What the Fuel Supply Chain Reveals About Summer Pricing and IAG
Post-9/11 offers a partial historical frame, though the mechanism differs. In 2001, the aviation demand collapse was immediate — passenger traffic fell before fuel costs moved. In 2026, the sequence is inverted. Fuel supply is the constraint first, demand is holding, and the result is fewer seats available at higher prices rather than empty aircraft. That inversion matters for investors tracking IAG and the broader leisure travel sector: the earnings pressure is on margins, not on load factor.
The WH Smith successor, now trading as TG Jones, announced it would close up to 150 stores on Wednesday — a data point that on its own sits far from aviation. But the proximity is not coincidental. UK consumer spending is under pressure from fuel costs, mortgage resets, and higher food prices simultaneously, according to the latest Nationwide data. The travel sector's summer season depends on discretionary spending holding up under that combined load. Next, the clothing retailer, flagged on Wednesday it would raise prices by up to 8 percent outside Europe because of Iran war cost pass-throughs. Consumers are absorbing multiple inflation vectors at once.

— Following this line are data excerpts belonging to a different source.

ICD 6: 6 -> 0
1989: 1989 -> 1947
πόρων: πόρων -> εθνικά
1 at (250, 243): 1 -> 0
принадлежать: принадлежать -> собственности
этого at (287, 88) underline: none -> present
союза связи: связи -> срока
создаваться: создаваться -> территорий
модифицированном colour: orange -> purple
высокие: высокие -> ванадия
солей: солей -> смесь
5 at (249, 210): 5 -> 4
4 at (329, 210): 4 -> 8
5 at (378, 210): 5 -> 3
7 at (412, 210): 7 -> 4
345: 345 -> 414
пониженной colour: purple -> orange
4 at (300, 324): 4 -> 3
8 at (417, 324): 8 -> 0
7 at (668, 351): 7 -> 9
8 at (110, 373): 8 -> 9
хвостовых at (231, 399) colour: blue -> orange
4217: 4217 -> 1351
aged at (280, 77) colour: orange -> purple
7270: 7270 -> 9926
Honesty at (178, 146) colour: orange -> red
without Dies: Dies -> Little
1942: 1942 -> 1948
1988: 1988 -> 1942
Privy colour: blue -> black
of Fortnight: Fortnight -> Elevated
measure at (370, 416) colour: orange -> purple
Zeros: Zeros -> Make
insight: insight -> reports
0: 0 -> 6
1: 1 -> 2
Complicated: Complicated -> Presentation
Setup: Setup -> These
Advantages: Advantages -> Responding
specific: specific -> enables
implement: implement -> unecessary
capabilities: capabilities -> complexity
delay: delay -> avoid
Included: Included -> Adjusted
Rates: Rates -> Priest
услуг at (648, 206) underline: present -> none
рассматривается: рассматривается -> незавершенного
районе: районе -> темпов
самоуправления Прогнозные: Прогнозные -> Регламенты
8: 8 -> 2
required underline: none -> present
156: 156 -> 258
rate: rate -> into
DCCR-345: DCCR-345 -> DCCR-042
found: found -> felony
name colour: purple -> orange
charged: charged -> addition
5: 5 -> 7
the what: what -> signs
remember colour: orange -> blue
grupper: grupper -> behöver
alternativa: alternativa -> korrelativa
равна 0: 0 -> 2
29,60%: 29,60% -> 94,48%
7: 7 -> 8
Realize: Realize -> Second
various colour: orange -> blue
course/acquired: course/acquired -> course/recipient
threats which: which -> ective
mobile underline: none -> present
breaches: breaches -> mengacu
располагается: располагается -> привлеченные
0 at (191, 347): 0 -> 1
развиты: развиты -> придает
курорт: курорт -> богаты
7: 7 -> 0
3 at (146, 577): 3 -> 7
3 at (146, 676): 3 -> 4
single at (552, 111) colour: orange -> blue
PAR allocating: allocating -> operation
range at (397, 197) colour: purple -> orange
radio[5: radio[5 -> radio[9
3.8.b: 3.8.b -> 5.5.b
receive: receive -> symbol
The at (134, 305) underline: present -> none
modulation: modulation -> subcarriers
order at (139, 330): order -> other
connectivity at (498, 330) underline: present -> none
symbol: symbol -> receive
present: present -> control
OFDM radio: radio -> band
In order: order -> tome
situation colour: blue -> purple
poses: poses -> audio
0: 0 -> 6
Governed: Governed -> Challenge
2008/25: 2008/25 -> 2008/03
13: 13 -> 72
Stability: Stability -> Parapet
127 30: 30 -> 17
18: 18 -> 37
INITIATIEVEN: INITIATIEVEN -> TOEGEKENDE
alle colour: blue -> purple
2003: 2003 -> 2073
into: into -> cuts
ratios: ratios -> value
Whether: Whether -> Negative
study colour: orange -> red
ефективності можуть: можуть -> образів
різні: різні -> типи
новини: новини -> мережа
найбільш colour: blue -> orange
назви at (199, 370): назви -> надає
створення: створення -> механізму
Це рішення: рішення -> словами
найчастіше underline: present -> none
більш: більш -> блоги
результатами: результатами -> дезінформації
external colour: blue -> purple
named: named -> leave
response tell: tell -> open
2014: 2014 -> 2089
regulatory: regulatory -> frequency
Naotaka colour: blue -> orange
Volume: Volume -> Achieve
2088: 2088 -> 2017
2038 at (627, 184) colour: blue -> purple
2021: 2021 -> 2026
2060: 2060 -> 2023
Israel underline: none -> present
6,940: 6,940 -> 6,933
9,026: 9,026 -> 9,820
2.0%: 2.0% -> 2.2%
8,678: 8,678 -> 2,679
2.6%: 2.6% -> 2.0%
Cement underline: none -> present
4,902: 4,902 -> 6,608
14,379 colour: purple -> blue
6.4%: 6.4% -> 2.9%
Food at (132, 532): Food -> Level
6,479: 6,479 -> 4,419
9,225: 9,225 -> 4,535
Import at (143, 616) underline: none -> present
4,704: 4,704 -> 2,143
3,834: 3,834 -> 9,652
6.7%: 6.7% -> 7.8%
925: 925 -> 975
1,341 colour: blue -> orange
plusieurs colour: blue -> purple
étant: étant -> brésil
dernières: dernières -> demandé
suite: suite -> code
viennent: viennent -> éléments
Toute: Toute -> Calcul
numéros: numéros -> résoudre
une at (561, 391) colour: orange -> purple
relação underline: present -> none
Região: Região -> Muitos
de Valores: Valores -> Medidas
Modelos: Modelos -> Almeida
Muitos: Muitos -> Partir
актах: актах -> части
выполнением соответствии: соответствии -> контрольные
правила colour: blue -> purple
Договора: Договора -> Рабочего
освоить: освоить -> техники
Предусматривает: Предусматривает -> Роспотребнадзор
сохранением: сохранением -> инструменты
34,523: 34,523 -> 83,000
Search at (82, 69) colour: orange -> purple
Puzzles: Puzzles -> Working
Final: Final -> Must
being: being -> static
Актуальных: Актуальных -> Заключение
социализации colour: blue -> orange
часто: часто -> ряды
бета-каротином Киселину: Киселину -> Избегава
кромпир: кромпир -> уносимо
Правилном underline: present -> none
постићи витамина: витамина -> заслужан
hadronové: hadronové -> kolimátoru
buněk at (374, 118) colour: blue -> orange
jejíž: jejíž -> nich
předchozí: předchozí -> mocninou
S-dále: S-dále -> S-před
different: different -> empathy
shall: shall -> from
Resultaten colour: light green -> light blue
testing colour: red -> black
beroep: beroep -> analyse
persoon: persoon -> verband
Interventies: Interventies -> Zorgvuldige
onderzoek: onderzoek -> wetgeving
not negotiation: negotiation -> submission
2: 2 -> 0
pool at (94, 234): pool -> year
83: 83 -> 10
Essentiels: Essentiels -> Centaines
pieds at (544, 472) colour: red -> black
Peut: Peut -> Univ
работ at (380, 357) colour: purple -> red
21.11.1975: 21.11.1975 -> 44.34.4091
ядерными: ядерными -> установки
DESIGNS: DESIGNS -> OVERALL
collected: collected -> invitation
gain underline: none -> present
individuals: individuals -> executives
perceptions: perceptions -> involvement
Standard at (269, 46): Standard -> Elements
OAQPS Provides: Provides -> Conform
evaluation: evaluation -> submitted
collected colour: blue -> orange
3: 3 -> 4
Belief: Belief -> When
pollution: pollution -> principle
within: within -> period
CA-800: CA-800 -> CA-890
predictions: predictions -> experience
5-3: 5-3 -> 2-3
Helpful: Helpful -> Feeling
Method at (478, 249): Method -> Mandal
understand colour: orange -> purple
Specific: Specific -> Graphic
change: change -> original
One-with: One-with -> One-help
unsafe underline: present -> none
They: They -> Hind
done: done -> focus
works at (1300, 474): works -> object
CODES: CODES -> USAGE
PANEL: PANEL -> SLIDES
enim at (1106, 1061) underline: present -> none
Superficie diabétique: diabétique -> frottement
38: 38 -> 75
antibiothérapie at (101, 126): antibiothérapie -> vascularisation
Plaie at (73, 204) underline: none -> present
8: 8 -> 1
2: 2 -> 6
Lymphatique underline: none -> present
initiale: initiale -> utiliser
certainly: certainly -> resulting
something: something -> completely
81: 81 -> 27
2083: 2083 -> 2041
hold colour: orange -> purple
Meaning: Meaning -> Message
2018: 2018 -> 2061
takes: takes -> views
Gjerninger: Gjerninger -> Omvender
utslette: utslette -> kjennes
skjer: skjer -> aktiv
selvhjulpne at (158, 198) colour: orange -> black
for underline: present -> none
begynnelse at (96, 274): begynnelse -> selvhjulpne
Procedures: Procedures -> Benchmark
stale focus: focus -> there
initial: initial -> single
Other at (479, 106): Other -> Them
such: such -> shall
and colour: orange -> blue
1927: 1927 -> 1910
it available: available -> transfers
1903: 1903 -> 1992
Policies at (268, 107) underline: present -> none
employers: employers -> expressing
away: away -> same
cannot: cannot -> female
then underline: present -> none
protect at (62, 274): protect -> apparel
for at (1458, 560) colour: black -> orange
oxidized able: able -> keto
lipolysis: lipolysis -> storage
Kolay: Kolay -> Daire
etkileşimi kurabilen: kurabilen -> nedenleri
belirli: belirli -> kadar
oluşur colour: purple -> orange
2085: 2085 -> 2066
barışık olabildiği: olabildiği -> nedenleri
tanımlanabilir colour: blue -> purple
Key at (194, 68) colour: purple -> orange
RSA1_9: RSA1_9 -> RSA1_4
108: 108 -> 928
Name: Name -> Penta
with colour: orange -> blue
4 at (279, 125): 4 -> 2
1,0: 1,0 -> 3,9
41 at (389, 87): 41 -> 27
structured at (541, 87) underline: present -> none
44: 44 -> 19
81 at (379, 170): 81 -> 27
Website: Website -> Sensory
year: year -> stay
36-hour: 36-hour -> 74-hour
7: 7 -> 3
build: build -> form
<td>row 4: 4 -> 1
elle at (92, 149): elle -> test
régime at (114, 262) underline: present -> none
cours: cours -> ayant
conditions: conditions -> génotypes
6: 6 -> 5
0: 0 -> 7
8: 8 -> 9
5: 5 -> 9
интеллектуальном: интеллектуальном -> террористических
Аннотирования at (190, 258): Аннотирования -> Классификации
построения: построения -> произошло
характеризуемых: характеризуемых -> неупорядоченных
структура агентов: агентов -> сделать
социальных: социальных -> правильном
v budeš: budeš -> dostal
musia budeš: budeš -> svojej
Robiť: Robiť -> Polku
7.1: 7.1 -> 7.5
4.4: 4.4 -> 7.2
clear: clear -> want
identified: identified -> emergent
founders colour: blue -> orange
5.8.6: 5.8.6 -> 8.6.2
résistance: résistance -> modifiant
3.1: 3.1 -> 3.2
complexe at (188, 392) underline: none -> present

For IAG specifically, the verification point is the June jet fuel forward curve. If the Brent crude drop below $100 begins to pull jet fuel forwards down within the next 10 trading days, the market's Wednesday thesis — buy airlines on peace deal momentum — carries real weight. If jet fuel remains decoupled from crude and the forward curve stays elevated, the surcharge model becomes the floor, not the ceiling, and the earnings picture for the second half of 2026 gets harder. The FTSE 100's 2.2 percent single-day move was priced on the headline. The actual trade is in the spread between crude and jet fuel — a number most equity investors do not watch in real time, but that every airline treasurer does. The question is whether the two converge fast enough to validate what the index already assumed.